───── GIVEN INFORMATION

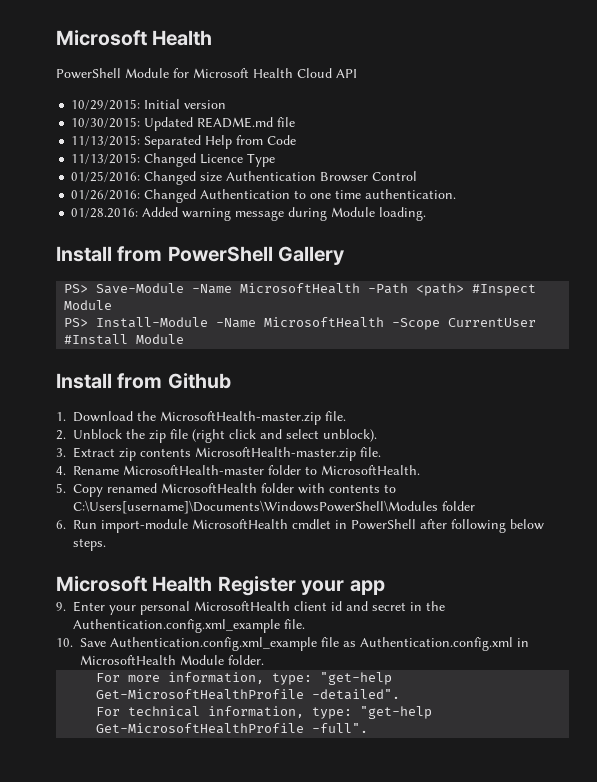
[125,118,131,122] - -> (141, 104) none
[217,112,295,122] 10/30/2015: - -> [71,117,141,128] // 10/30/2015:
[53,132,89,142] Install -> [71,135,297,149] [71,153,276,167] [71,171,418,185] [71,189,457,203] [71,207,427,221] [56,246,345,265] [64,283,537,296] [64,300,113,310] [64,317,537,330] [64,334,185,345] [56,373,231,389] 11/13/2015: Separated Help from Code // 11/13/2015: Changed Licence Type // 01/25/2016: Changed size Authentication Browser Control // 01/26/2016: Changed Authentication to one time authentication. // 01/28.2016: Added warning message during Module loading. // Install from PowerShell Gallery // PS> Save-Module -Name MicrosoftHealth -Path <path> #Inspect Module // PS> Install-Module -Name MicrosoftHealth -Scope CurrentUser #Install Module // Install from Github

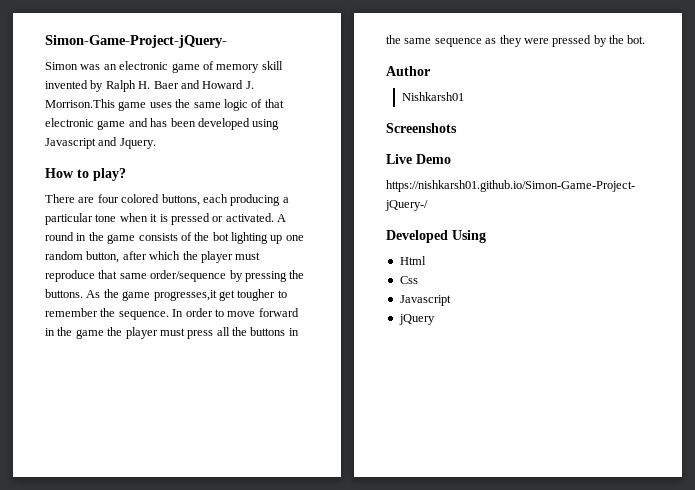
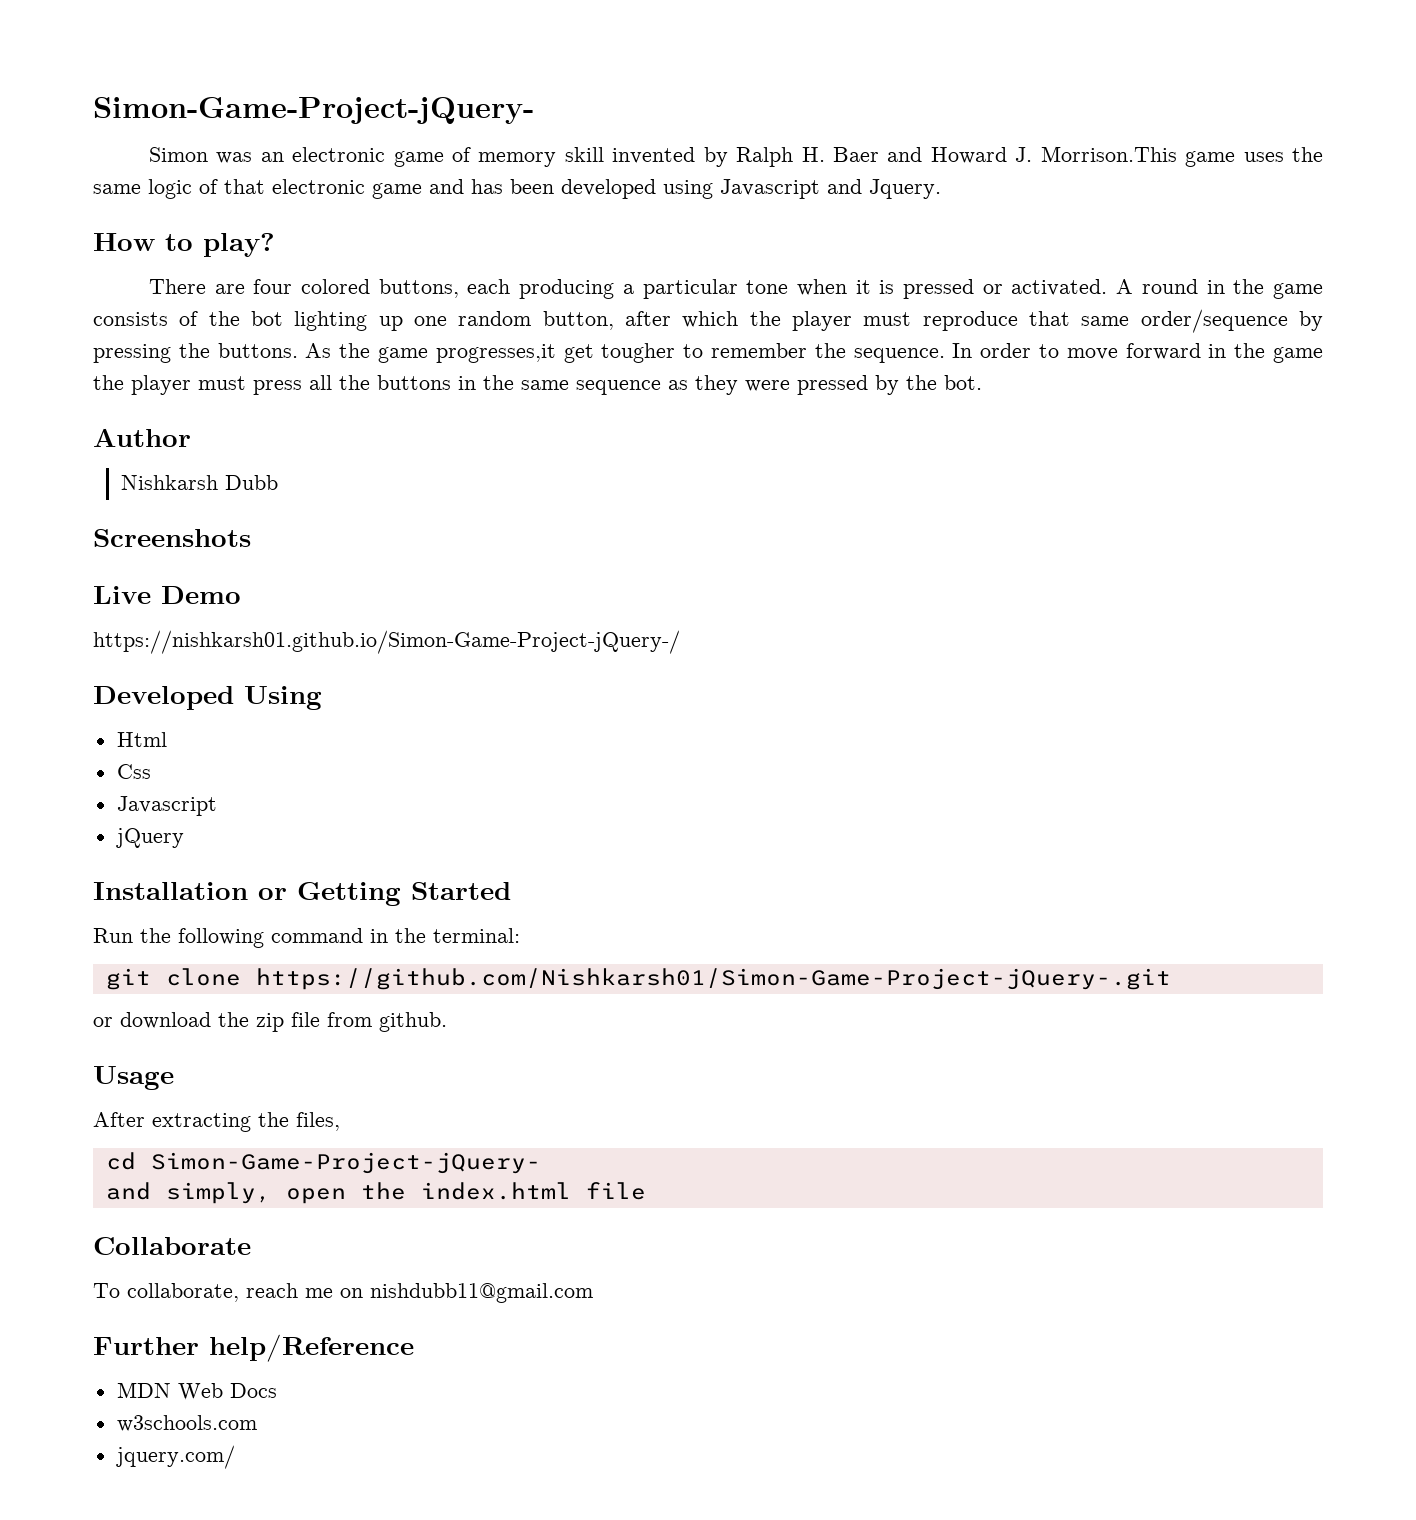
[401,92,464,101] Nishkarsh01 -> [121,475,279,490] Nishkarsh Dubb
(435, 319) none -> [93,882,511,906] [93,928,520,948] [105,968,1171,990] [93,1012,447,1032] [93,1066,174,1090] [93,1112,340,1132] [105,1152,541,1174] [105,1182,646,1204] [93,1237,251,1255] [93,1283,593,1303] [93,1334,414,1362] [116,1382,277,1400] [116,1415,257,1432] [115,1445,235,1469] // Installation or Getting Started // Run the following command in the terminal: // git clone https://github.com/Nishkarsh01/Simon-Game-Project-jQuery-.git // or download the zip file from github. // Usage // After extracting the files, // cd Simon-Game-Project-jQuery- // and simply, open the index.html file // Collaborate // To collaborate, reach me on nishdubb11@gmail.com // Further help/Reference // MDN Web Docs // w3schools.com // jquery.com/

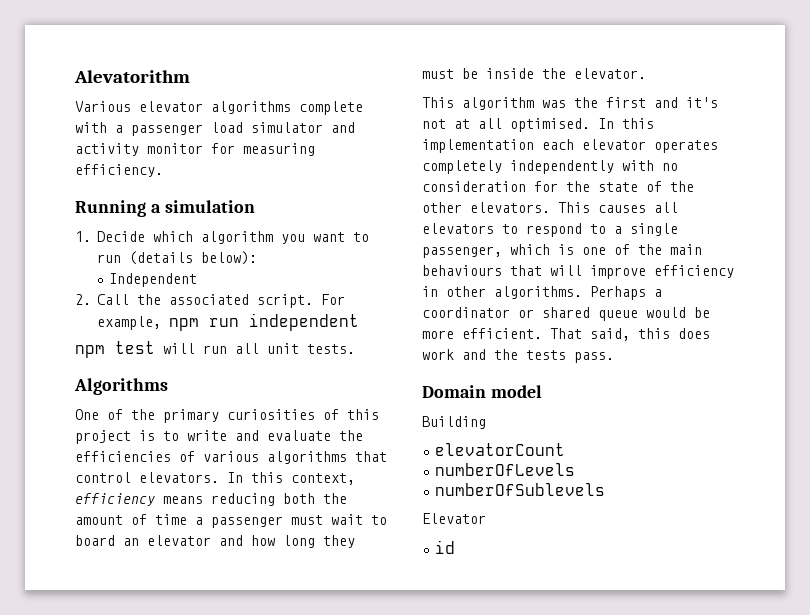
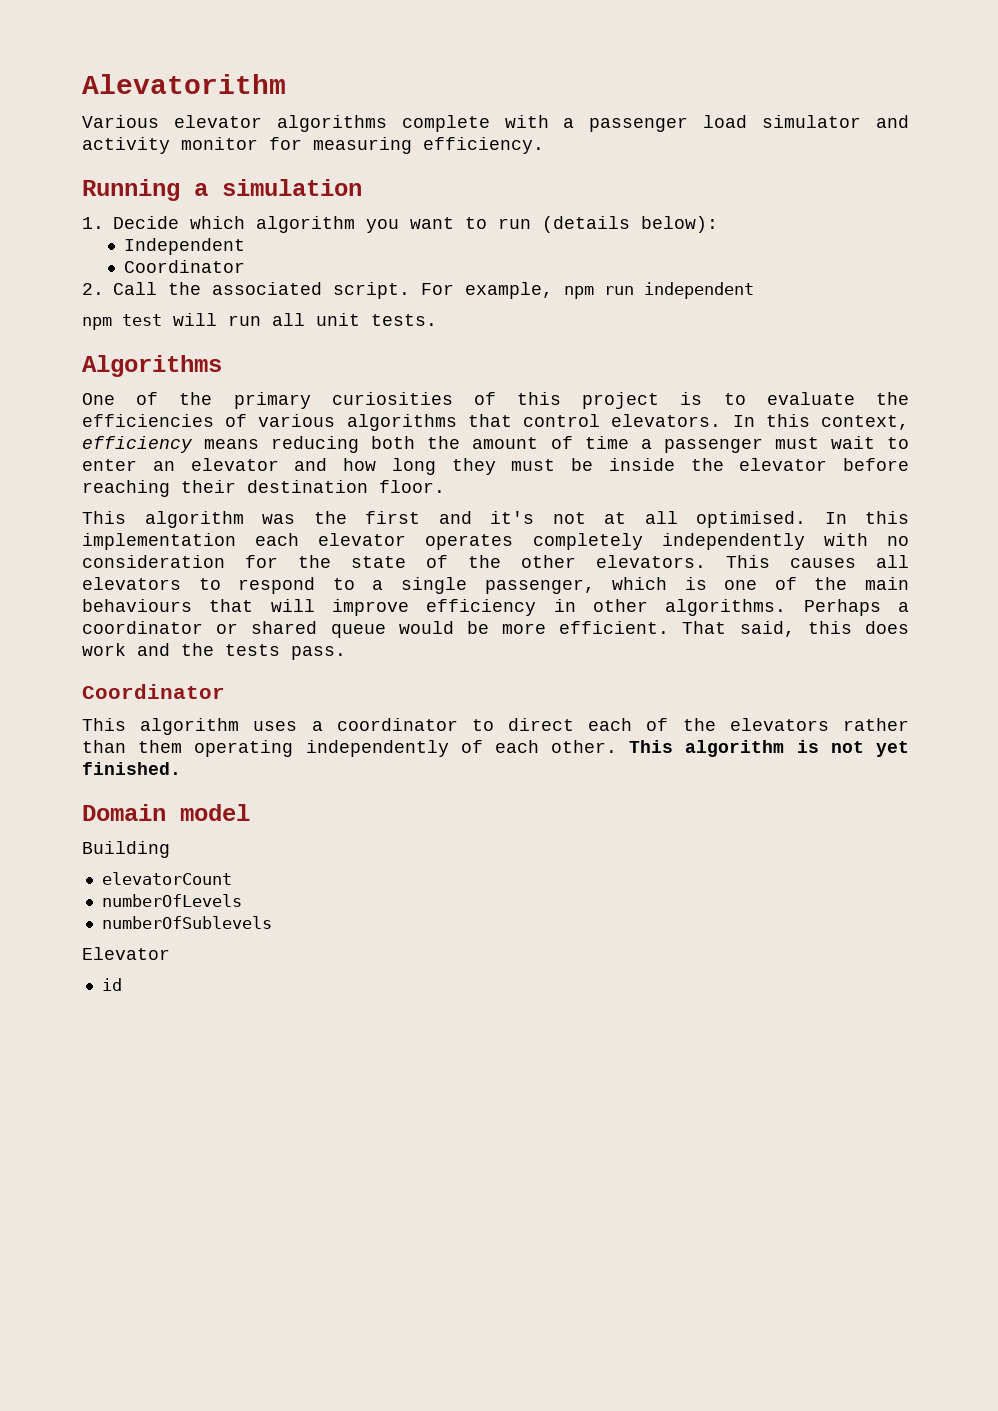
(198, 280) none -> [124,260,246,273] // Coordinator
[187,430,259,441] write and -> (746, 399) none
[75,535,115,546] board -> [82,459,137,471] enter
[574,68,646,79] elevator. -> [739,458,909,471] [82,480,445,497] elevator before reaching their destination floor.
(614, 357) none -> [82,684,225,699] [82,718,909,735] [82,740,909,757] [82,762,181,775] // Coordinator // This algorithm uses a coordinator to direct each of the elevators rather than them operating independently of each other. This algorithm is not yet finished.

──────────

#### [TASK]
In the entries above, locate every line with the word "none" and copy it.

#### [ANSWER TO THE PROBLEM]
[125,118,131,122] - -> (141, 104) none
(435, 319) none -> [93,882,511,906] [93,928,520,948] [105,968,1171,990] [93,1012,447,1032] [93,1066,174,1090] [93,1112,340,1132] [105,1152,541,1174] [105,1182,646,1204] [93,1237,251,1255] [93,1283,593,1303] [93,1334,414,1362] [116,1382,277,1400] [116,1415,257,1432] [115,1445,235,1469] // Installation or Getting Started // Run the following command in the terminal: // git clone https://github.com/Nishkarsh01/Simon-Game-Project-jQuery-.git // or download the zip file from github. // Usage // After extracting the files, // cd Simon-Game-Project-jQuery- // and simply, open the index.html file // Collaborate // To collaborate, reach me on nishdubb11@gmail.com // Further help/Reference // MDN Web Docs // w3schools.com // jquery.com/
(198, 280) none -> [124,260,246,273] // Coordinator
[187,430,259,441] write and -> (746, 399) none
(614, 357) none -> [82,684,225,699] [82,718,909,735] [82,740,909,757] [82,762,181,775] // Coordinator // This algorithm uses a coordinator to direct each of the elevators rather than them operating independently of each other. This algorithm is not yet finished.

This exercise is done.